Available data
============

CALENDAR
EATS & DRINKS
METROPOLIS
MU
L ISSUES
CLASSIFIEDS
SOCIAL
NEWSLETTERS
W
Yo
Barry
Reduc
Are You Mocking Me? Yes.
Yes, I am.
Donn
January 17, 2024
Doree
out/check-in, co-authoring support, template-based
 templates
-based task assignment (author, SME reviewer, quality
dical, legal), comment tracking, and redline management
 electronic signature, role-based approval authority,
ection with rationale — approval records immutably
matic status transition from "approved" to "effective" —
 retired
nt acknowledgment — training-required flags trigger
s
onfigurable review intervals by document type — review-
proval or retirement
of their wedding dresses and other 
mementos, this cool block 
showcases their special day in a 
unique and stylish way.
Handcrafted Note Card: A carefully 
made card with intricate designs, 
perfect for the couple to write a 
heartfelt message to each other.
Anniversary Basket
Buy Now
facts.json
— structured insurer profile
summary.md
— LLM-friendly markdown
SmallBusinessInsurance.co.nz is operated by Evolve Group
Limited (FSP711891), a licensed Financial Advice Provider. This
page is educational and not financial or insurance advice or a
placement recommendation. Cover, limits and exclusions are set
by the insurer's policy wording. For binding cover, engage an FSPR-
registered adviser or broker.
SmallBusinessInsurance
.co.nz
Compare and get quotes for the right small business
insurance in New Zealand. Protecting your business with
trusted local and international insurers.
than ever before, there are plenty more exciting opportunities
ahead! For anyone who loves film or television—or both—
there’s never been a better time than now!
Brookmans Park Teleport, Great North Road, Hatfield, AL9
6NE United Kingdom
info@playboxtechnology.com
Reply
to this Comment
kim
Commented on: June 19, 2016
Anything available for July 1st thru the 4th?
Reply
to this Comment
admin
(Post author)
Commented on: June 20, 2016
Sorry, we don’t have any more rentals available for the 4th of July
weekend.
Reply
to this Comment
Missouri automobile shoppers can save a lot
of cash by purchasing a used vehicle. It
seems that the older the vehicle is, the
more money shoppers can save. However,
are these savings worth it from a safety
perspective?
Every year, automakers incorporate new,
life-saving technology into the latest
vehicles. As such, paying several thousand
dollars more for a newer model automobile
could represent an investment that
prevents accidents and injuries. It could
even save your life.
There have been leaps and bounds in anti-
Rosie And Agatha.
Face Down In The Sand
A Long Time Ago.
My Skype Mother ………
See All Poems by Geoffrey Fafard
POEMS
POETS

============

What you need to do
Rewrite all lines of every item, swapping "Reply" for "Respond" wherever it occurs and leaving everything else untouched.

Task output
CALENDAR
EATS & DRINKS
METROPOLIS
MU
L ISSUES
CLASSIFIEDS
SOCIAL
NEWSLETTERS
W
Yo
Barry
Reduc
Are You Mocking Me? Yes.
Yes, I am.
Donn
January 17, 2024
Doree
out/check-in, co-authoring support, template-based
 templates
-based task assignment (author, SME reviewer, quality
dical, legal), comment tracking, and redline management
 electronic signature, role-based approval authority,
ection with rationale — approval records immutably
matic status transition from "approved" to "effective" —
 retired
nt acknowledgment — training-required flags trigger
s
onfigurable review intervals by document type — review-
proval or retirement
of their wedding dresses and other 
mementos, this cool block 
showcases their special day in a 
unique and stylish way.
Handcrafted Note Card: A carefully 
made card with intricate designs, 
perfect for the couple to write a 
heartfelt message to each other.
Anniversary Basket
Buy Now
facts.json
— structured insurer profile
summary.md
— LLM-friendly markdown
SmallBusinessInsurance.co.nz is operated by Evolve Group
Limited (FSP711891), a licensed Financial Advice Provider. This
page is educational and not financial or insurance advice or a
placement recommendation. Cover, limits and exclusions are set
by the insurer's policy wording. For binding cover, engage an FSPR-
registered adviser or broker.
SmallBusinessInsurance
.co.nz
Compare and get quotes for the right small business
insurance in New Zealand. Protecting your business with
trusted local and international insurers.
than ever before, there are plenty more exciting opportunities
ahead! For anyone who loves film or television—or both—
there’s never been a better time than now!
Brookmans Park Teleport, Great North Road, Hatfield, AL9
6NE United Kingdom
info@playboxtechnology.com
Respond
to this Comment
kim
Commented on: June 19, 2016
Anything available for July 1st thru the 4th?
Respond
to this Comment
admin
(Post author)
Commented on: June 20, 2016
Sorry, we don’t have any more rentals available for the 4th of July
weekend.
Respond
to this Comment
Missouri automobile shoppers can save a lot
of cash by purchasing a used vehicle. It
seems that the older the vehicle is, the
more money shoppers can save. However,
are these savings worth it from a safety
perspective?
Every year, automakers incorporate new,
life-saving technology into the latest
vehicles. As such, paying several thousand
dollars more for a newer model automobile
could represent an investment that
prevents accidents and injuries. It could
even save your life.
There have been leaps and bounds in anti-
Rosie And Agatha.
Face Down In The Sand
A Long Time Ago.
My Skype Mother ………
See All Poems by Geoffrey Fafard
POEMS
POETS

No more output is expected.